Check-in completed, my son led us up the main staircase to the second floor. At the top of the stairs, he turned left and headed down the long hallway towards neurology. He knows his way around the hospital and which building to go to for neurology, or speech, or another test. As I followed him down the hall, it made me sad to realize how well my son knows his way around that place. A child should know his way around a toy store, not a hospital.

As we turned the corner, we passed phlebotomy. There were nervous parents and children in the waiting room, and seeing them sitting there made me think of the times we were in those chairs. The first few times, we were nervous, too, but after too many visits, we got used to it. Now, my son likes to talk to the phlebotomist as she prepares the needles. He politely says “No, thanks” after she invites him to look away, and he watches as the needle pierces his skin. “I never cry”, he says, which is almost true in the hundreds of times he has been pricked and pierced. “You should come here more often to show our other patients how to do it,” we’ve heard more than once. “Ok, ” my son replied, “I’m really good at it.” As I remembered him saying that, I felt sad. That’s not something a child should be good at.

He knows the routine of the physical exam, not because he has had years of exams under his belt, but because he has had so many in the short time he’s had epilepsy. These doctor visits, the trips to one of his therapists, the emergency room visits, they’re part of his routine, those things he’s done so many times now that he just does them because, well, that’s what he does. All these things are now just part of our lives, are part of his life, like eating, and breathing, and going to the park. He wakes up and takes a handful of pills, and another handful at night, without question, because that is what he has to do. He doesn’t get to eat the food that his friends do, and he can’t just have a snack, it has to be weighed and measured because that’s how it is and he’s used to it. He doesn’t look at a restaurant menu because he knows he can’t order from it, and he’s used to that, too.

He’s getting used to having seizures. He’s crying less after he has one in the middle of the night and more regularly just putting himself back to sleep. If he forgets to put on a pull-up and needs to change, I’ll often catch him on the floor halfway through the process by the time I get to his room. He’s getting more aware of his seizures, too. He had one on the basketball court the other day. When I asked him if he was okay and if he knew what happened, he replied, “I had a seizure, but I’m ok.” It rolled off his tongue so casually it was as if he was describing a shot that he missed or if he had tripped on a rock and fell.

On one hand, I’m grateful that he has accepted these restrictions and these changes in his life so easily. I am not sure that I have the strength to constantly explain to him why he has to do these things when I am still struggling with my own questions. Why is this happening to him? Was it something that came from me? Is this our lives forever?

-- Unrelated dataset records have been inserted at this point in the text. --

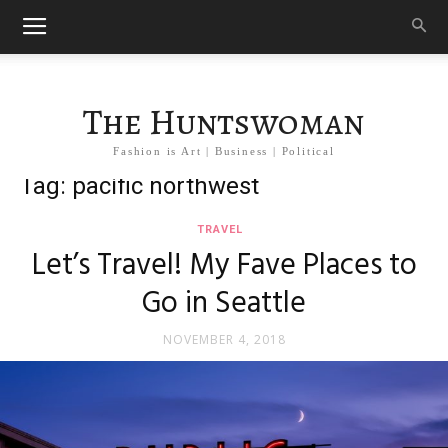
The Huntswoman
Fashion is Art | Business | Political
Tag: pacific northwest
TRAVEL
Let’s Travel! My Fave Places to
Go in Seattle
NOVEMBER 4, 2018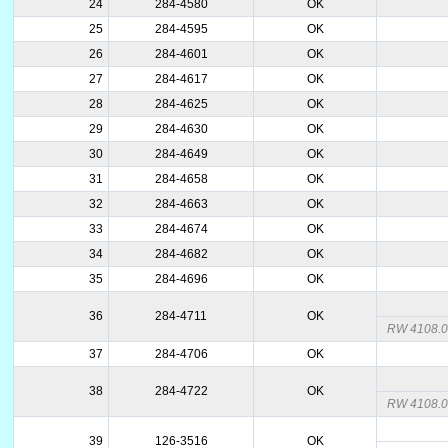
24
284-4580
OK
25
284-4595
OK
26
284-4601
OK
27
284-4617
OK
28
284-4625
OK
29
284-4630
OK
30
284-4649
OK
31
284-4658
OK
32
284-4663
OK
33
284-4674
OK
34
284-4682
OK
35
284-4696
OK
36
284-4711
OK
RW 4108.00
37
284-4706
OK
38
284-4722
OK
RW 4108.
39
126-3516
OK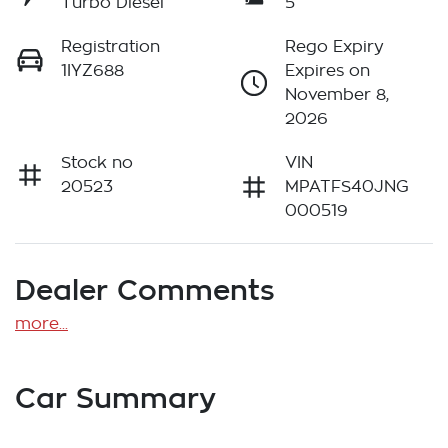
Turbo Diesel
5
Registration
Rego Expiry
1IYZ688
Expires on
November 8,
2026
Stock no
VIN
20523
MPATFS40JNG
000519
Dealer Comments
more
...
Car Summary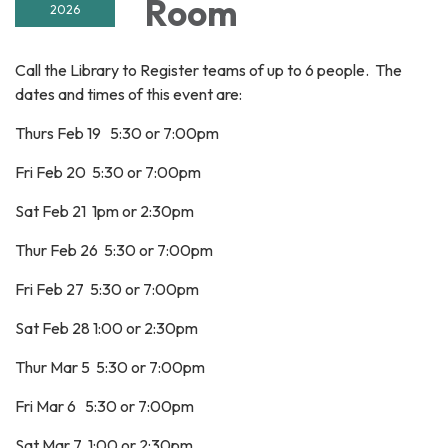
Room
2026
Call the Library to Register teams of up to 6 people. The
dates and times of this event are:
Thurs Feb 19 5:30 or 7:00pm
Fri Feb 20 5:30 or 7:00pm
Sat Feb 21 1pm or 2:30pm
Thur Feb 26 5:30 or 7:00pm
Fri Feb 27 5:30 or 7:00pm
Sat Feb 28 1:00 or 2:30pm
Thur Mar 5 5:30 or 7:00pm
Fri Mar 6 5:30 or 7:00pm
Sat Mar 7 1:00 or 2:30pm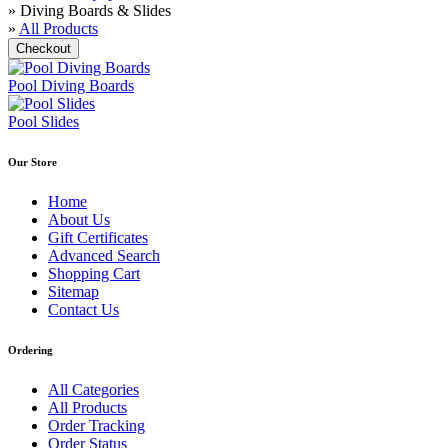
» Diving Boards & Slides
»
All Products
Pool Diving Boards
Pool Slides
Our Store
Home
About Us
Gift Certificates
Advanced Search
Shopping Cart
Sitemap
Contact Us
Ordering
All Categories
All Products
Order Tracking
Order Status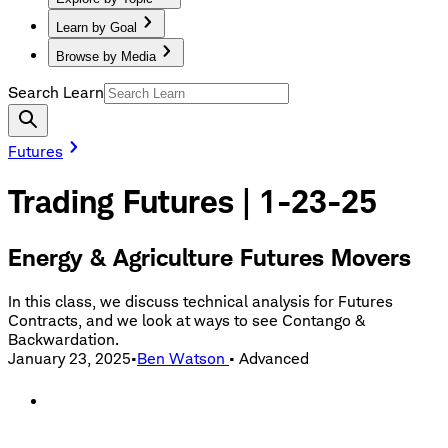
Learn by Goal
Browse by Media
Search Learn
Futures
Trading Futures | 1-23-25
Energy & Agriculture Futures Movers
In this class, we discuss technical analysis for Futures
Contracts, and we look at ways to see Contango &
Backwardation.
January 23, 2025
•
Ben Watson
•
Advanced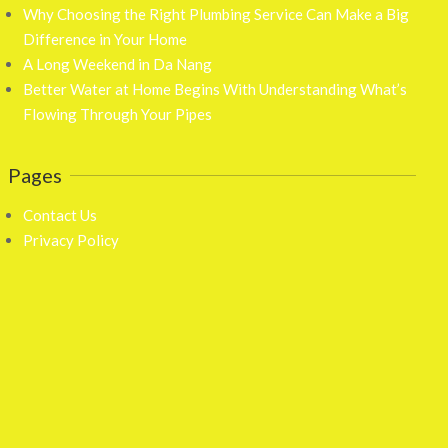
Why Choosing the Right Plumbing Service Can Make a Big
Difference in Your Home
A Long Weekend in Da Nang
Better Water at Home Begins With Understanding What’s
Flowing Through Your Pipes
Pages
Contact Us
Privacy Policy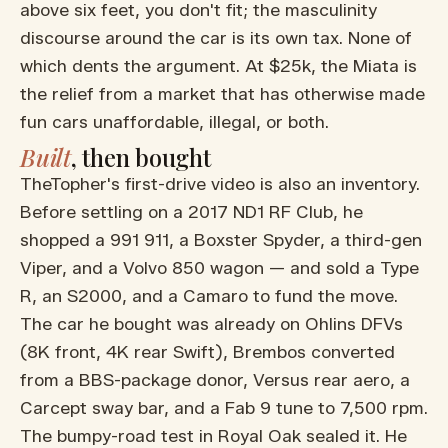
above six feet, you don't fit; the masculinity
discourse around the car is its own tax. None of
which dents the argument. At $25k, the Miata is
the relief from a market that has otherwise made
fun cars unaffordable, illegal, or both.
Built
, then bought
TheTopher's first-drive video is also an inventory.
Before settling on a 2017 ND1 RF Club, he
shopped a 991 911, a Boxster Spyder, a third-gen
Viper, and a Volvo 850 wagon — and sold a Type
R, an S2000, and a Camaro to fund the move.
The car he bought was already on Ohlins DFVs
(8K front, 4K rear Swift), Brembos converted
from a BBS-package donor, Versus rear aero, a
Carcept sway bar, and a Fab 9 tune to 7,500 rpm.
The bumpy-road test in Royal Oak sealed it. He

On the other hand, if I think about the things that he has gotten used to, it breaks my heart. This condition has taken away too many things from the one person who I desperately wanted to open the world for, and I’m having a hard time resolving that discrepancy.

I try to think about the positives in this situation, but most of the time I just see a little boy who has gotten used to too many things that he shouldn’t have had to.